4. Medical tricorder: When it comes to gadgets and instant solutions, there is the great dream of every healthcare professional: to have one almighty and omnipotent device, with which you can diagnose and analyse every disease.
5. Operational efficiencies through technology: Digital supply chains, automation, robotics, and next-generation interoperability can drive operations management and back-office efficiencies. NASA-inspired command centers in hospitals-Imagine a comprehensive, interactive, digital command center where clinicians can get real-time multiple source data through an entire hospital. The command center can communicate with cross-functional staff within the hospital, and can outperform delivery activities, such as patient discharges. This system estimates that the command center’s efficiencies will save the organization 40% in efficiencies and double benefits to patients. Billing is one of the biggest sources of confusion and frustration in the entire healthcare process. Miscommunications can happen easily, and chasing down people is never fun. Patient Access Solutions make the entire process easier, and also make the audit process a breeze.
6. Improved environment and experience designs in the hospital: The well-being of patients and staff members, with an emphasis on the importance of environment and experience in healing, will likely be important in future hospital designs. Various technologies to help make the hospital environment as comfortable as possible and help in the healing process.
7. Genome sequencing: The whole Human Genome Project cost approximately $2.7 billion for the US government. Such a test has so much potential! Through this, you can get to know valuable information about your drug sensitivity, multifactorial or monogenic medical conditions and even your family history. Moreover, there are already various fields leveraging the advantages of genome sequencing, such as nutrigenomics, the cross-field of nutrition, dietetics and genomics. Another developing area of individualized care involves using genomics to diagnosis patients with diseases that escape easy identification.

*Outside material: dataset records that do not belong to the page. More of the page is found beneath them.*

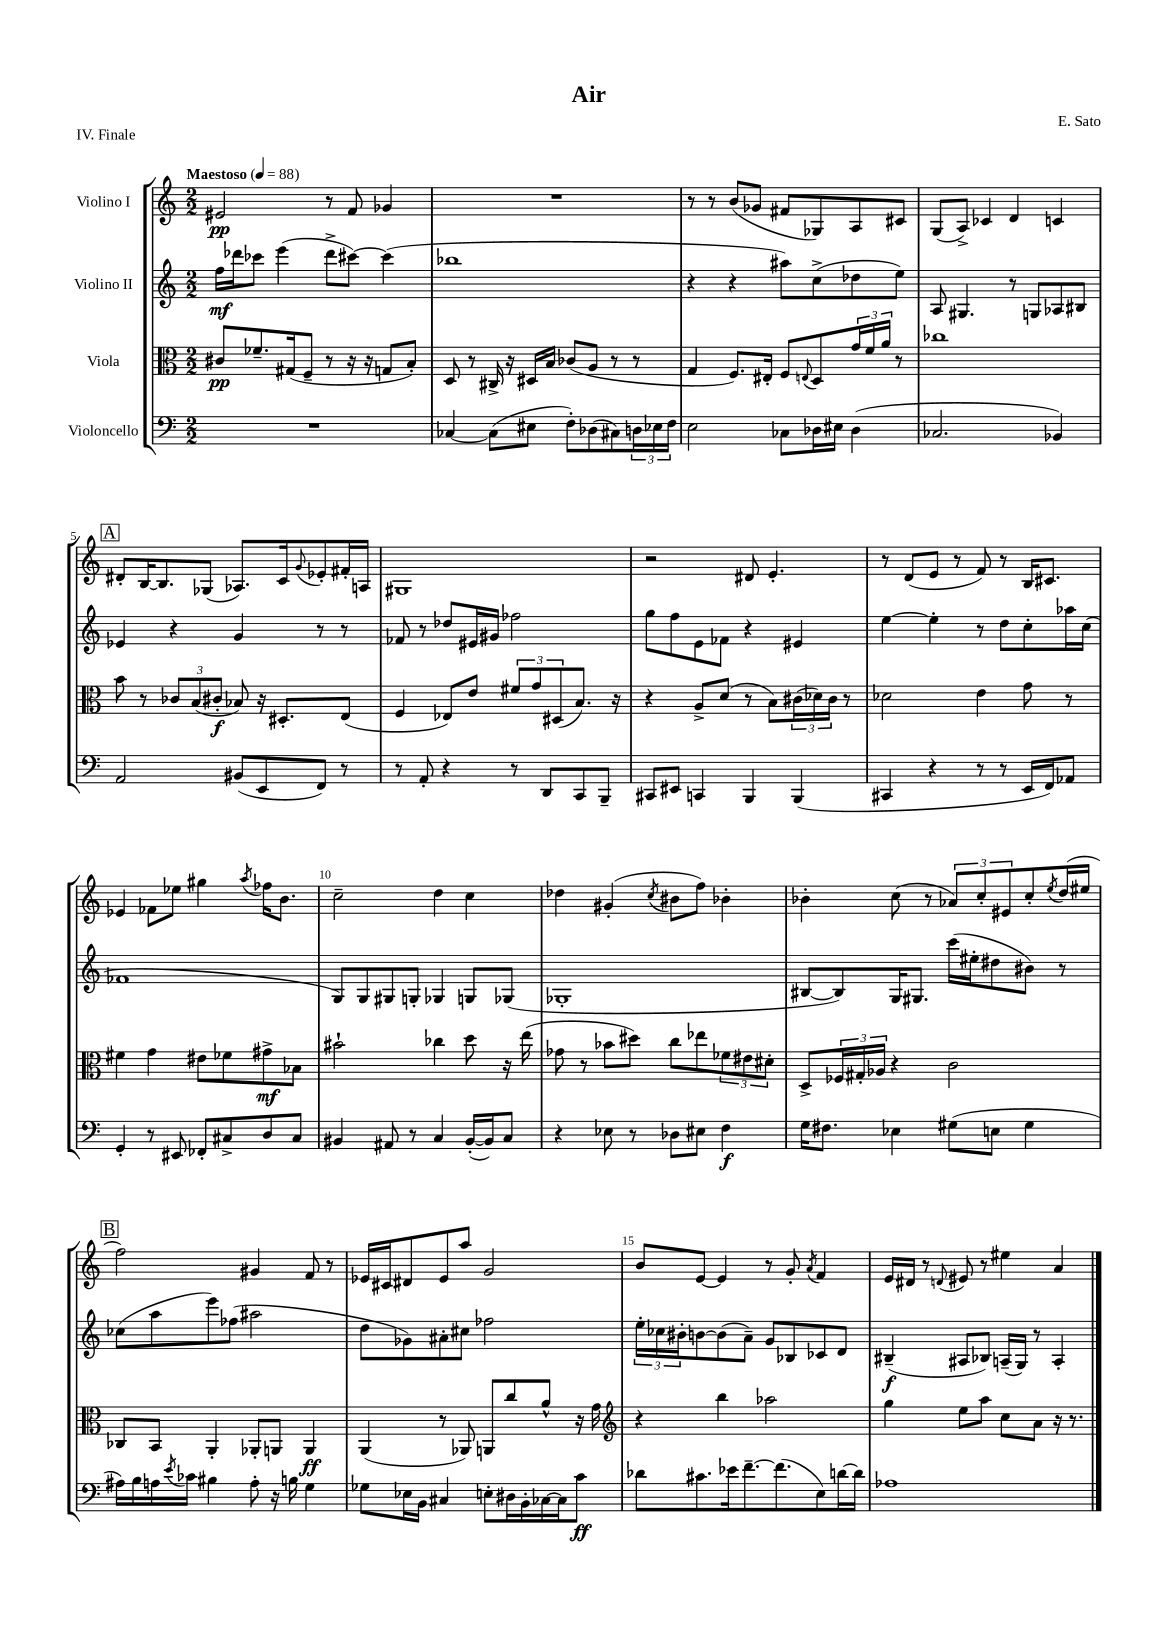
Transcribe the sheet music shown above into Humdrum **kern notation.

**kern	**kern	**kern	**kern
*staff4	*staff3	*staff2	*staff1
*clefF4	*clefC3	*clefG2	*clefG2
*k[]	*k[]	*k[]	*k[]
*M2/2	*M2/2	*M2/2	*M2/2
*MM88	*MM88	*MM88	*MM88
1r	8c#	16ff	2e#
.	.	16ddd-	.
.	8.f-~	8ccc-	.
.	.	(4eee	.
.	(16G#	.	.
.	8F~	.	.
.	8r	8ddd-^	8r
.	16r	[8ccc#)	8f
.	16r	.	.
.	8G	(4ccc#]	4g-
.	8B')	.	.
=	=	=	=
[4C-	8D	1bb-	1r
.	8r	.	.
(8C-]	16C#^	.	.
.	16r	.	.
8E#	16D#	.	.
.	16B	.	.
8F')	(8c-	.	.
(8D-	8A	.	.
8C#)	8r	.	.
24D	8r	.	.
24E-	.	.	.
24F	.	.	.
=	=	=	=
2E	4G	4r	8r
.	.	.	8r
.	8.F)	4r	(8b
.	.	.	8g-
.	16E#'	.	.
8C-	8F	8aa#)	8f#
.	8qqE	.	.
16D-	8D	(8cc^	8G-)
16E#	.	.	.
(4D-	24g	8dd-	8A
.	24f	.	.
.	24a	.	.
.	8r	8ee)	8c#
=	=	=	=
2.C-	1cc-	8A	(8G
.	.	4.G#	8A^)
.	.	.	4c-
.	.	8r	4d
.	.	8G	.
4BB-)	.	8A-	4c
.	.	8B#	.
=	=	=	=
2AA	8b	4e-	8d#'
.	8r	.	[16B
.	.	.	8.B]
.	12c-	4r	.
.	(12B	.	.
.	.	.	(8G-
.	12c#'	.	.
(8BB#	8B-)	4g	8.A-)
8EE	16r	.	.
.	8.D#'	.	16c
.	.	.	8qqg
8FF)	.	8r	8e-'
8r	(8E	8r	16f#'
.	.	.	16A
=	=	=	=
8r	4F	8f-	1G#
8AA'	.	8r	.
4r	8E-)	8dd-	.
.	8e	16e#	.
.	.	16g#	.
8r	12f#	2ff-	.
.	12g	.	.
8DD	.	.	.
.	(12D#	.	.
8CC	8.B)	.	.
8BBB~	.	.	.
.	16r	.	.
=	=	=	=
8CC#	4r	8gg	2r
8EE#	.	8ff	.
4CC	8A^	8e	.
.	(8d	8f-	.
4BBB	8r	4r	8d#
.	8B)	.	4.e'
(4BBB	(24c#	4e#	.
.	24d-)	.	.
.	24c#	.	.
.	8r	.	.
=	=	=	=
4CC#	2d-	[4ee	8r
.	.	.	(8d
4r	.	4ee']	8e
.	.	.	8r
8r	4e	8r	8f)
8r	.	8dd	8r
16EE	8g	8cc'	16B
16FF)	.	.	8.c#
8AA-	8r	16aa-	.
.	.	(16cc	.
=	=	=	=
4GG'	4f#	1f-	4e-
8r	4g	.	8f-
8EE#	.	.	8ee-
8FF-'	8e#	.	4gg#
8C#^	8f-	.	.
.	.	.	8qaa
8D	8g#^	.	16ff-
.	.	.	8.b
8C#	8B-	.	.
=	=	=	=
4BB#	2b#`	8G)	2cc~
.	.	8G	.
8AA#	.	8G#	.
8r	.	8G'	.
4C	4cc-	4G-	4dd
([16BB#'	8dd	8G	4cc
16BB#])	.	.	.
8C	16r	(8G-	.
.	(16ee	.	.
=	=	=	=
4r	8g-	1G-'	4dd-
.	8r	.	.
8E-	8b-	.	(4g#'
8r	8dd#)	.	.
.	.	.	8qcc
8D-	8cc	.	8b#
8E#	8ee-	.	8ff)
4F	12f-	.	4b-'
.	12e#	.	.
.	12d#'	.	.
=	=	=	=
16G	8D^	[8B#	4b-'
8.F#	.	.	.
.	24F-	8B#])	.
.	24G#'	.	.
.	24A-	.	.
4E-	4r	16G	(8cc
.	.	8.G#	.
.	.	.	8r
(8G#	2c	(16ccc	12a-)
.	.	16ee#'	.
.	.	.	12cc'
8E	.	8dd#	.
.	.	.	12e#
4G#	.	8b#)	8cc'
.	.	.	8qee
.	.	8r	(16dd
.	.	.	16ee#
=	=	=	=
16A#)	8C-	(8cc-	2ff)
16B	.	.	.
16A	8BB	8aa	.
8qe	.	.	.
16c-	.	.	.
4B#	4AA'	8eee)	.
.	.	(8ff-	.
8A'	8AA-'	2aa#	4g#
16r	8AA	.	.
16B	.	.	.
4G	4AA	.	8f
.	.	.	8r
=	=	=	=
8G-	(4AA	8dd	16e-
.	.	.	16c#
16E-	.	8g-)	8d#
16BB	.	.	.
4C#	8r	8a#'	8e-
.	8AA-)	8cc#	8aa
8E'	8AA	2ff-	2g
16D#	8cc	.	.
16BB'	.	.	.
[16C-	8a^^	.	.
16C-]	.	.	.
8c	16r	.	.
.	16g	.	.
=	=	=	=
*	*clefG2	*	*
8d-	4r	24ee'	8b
.	.	24cc-	.
.	.	24b#'	.
8.c#	.	[8b	[8e
.	4bb	(8b]	4e]
16e-	.	.	.
[8.f~	.	8a~)	.
.	2aa-	8g	8r
(8.f]	.	.	.
.	.	8B-	8g'
.	.	.	8qa
8E)	.	8c-	4f
[16d	.	8d	.
16d]	.	.	.
=	=	=	=
1A-	4gg	(4B#~	16e
.	.	.	16d#
.	.	.	8r
.	.	.	8qqd
.	8ee	8A#	8e#
.	8aa	8B-)	8r
.	8cc	(16A~	4ee#
.	.	16G)	.
.	8a	8r	.
.	16r	4A'	4a
.	8.r	.	.
==	==	==	==
*-	*-	*-	*-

For example, it can be used to identify conditions in pediatric populations whose symptoms don't fit a known syndrome.
Technological disruption is transforming every aspect of the future of healthcare, from how patients are diagnosed to how they’re treated. The future of healthcare will be depend on how well we develop the accuracy in the technology we create. The aim will remain the same to achieve clinical excellence, improved quality, excellent patient experience, zero error rates and improved outcomes.